Meralco, in a position paper to the case of San Miguel subsidiary South Premiere Power Corp. against Power Sector Assets and Liabilities Management Corp., said the termination of the Ilijan IPPA “will prevent it from purchasing electricity from SPPC.

Meralco will lose 1,180 MW of electricity supply from Ilijan under the terms of the Energy Regulatory Commission-approved Meralco-SPPC supply agreement, which provides cheaper electricity to Meralco’s end-users.

“Meralco will have to purchase electricity from the WESM to cover for the lost 1,180 MW worth of electricity which will expose Meralco and its end-users to the price volatility of the market,” the electricity retailer said.

Meralco’s PSA with SPPC covers 18.74 percent of peak power requirements in its franchise area covering at least 2.7 million households with 200 kilowatt-hours consumption a month.

“This is a huge volume that has a great impact in bringing cheaper electricity to the public. PSALM’s act in terminating the Ilijan IPPA threatens to remove this benefit from the public. If Meralco is prevented from purchasing power from the Ilijan plant, this will thwart its efforts in bringing down the electricity cost for its end-users causing serious and irreparable damage to Meralco and its consumers,” Meralco said.

Ang bucked PSALM’s argument at the courts that SPPC, which manages the contracts of the  Ilijan plant, should have sold its generated power to the WESM, the country’s trading floor of electricity.

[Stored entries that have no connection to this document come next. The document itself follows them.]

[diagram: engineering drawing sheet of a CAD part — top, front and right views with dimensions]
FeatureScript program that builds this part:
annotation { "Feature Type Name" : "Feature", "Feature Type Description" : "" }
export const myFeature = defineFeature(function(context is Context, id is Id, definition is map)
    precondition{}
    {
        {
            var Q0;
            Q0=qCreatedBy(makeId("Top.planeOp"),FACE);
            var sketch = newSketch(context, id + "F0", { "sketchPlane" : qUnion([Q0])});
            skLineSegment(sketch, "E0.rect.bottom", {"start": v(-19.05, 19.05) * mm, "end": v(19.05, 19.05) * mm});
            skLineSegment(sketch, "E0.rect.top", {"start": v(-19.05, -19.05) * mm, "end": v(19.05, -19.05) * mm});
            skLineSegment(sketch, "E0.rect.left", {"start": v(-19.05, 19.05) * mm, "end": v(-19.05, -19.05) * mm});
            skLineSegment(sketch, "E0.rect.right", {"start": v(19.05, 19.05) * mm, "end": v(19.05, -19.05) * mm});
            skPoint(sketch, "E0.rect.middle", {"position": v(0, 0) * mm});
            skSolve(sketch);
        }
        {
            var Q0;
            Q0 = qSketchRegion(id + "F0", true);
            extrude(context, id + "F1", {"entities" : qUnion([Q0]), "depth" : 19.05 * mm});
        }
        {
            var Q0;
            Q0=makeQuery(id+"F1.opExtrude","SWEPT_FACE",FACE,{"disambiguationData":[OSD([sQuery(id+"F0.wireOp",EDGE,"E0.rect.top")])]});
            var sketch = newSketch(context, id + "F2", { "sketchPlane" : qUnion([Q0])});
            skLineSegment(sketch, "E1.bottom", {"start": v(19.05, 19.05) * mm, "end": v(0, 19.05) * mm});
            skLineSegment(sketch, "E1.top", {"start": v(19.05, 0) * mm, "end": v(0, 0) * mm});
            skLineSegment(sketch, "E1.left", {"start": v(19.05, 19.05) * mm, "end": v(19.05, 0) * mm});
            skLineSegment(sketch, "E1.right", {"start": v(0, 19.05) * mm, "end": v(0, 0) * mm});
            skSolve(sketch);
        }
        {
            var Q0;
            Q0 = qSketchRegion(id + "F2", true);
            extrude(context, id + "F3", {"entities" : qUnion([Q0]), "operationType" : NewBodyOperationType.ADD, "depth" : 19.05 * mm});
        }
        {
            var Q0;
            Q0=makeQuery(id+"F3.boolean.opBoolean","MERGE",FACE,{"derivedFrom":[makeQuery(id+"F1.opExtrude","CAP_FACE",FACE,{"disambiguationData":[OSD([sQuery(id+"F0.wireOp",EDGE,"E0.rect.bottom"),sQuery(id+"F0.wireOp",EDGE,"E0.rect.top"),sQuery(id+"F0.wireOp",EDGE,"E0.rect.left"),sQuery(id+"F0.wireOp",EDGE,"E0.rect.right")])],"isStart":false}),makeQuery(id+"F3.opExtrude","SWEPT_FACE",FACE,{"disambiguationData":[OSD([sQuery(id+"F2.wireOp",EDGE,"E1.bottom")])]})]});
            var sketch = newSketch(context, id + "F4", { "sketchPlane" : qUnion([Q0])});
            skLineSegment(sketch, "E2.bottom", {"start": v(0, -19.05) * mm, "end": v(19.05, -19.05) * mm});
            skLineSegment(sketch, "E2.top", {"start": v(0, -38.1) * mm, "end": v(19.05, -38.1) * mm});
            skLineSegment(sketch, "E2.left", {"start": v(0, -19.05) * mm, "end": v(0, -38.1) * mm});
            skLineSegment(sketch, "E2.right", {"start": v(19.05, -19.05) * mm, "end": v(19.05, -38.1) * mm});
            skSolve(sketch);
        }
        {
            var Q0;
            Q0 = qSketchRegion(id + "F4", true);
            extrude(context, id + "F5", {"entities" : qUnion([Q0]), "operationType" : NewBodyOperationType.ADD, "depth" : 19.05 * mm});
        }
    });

PSALM wanted SPPC to trade the Ilijan capacity at the WESM instead of selling ity to Meralco., especially during the contested period between November and December 2013, which the agency said could have optimized revenues from the high prices.

WESM, a trading floor where power is bought or sold, has seen price spikes over the years.

Ang said the Ilijan was a baseload plant that runs 24 hours a day. Its output, thus, must not be traded in the WESM to protect consumers.

PSALM and San Miguel’s differing stance resulted in two different interpretations of the provisions of the independent power producer administration on how the generation payments should be computed.

PSALM claimed SPPC had unpaid obligations but SPPC said it honored its contractual obligations under the agreement.

SPPC said it already paid PSALM P239 billion as of August this year, representing energy fees and capacity fees. For the same period, PSALM also gained  P30 billion from its administration agreement with SPPC.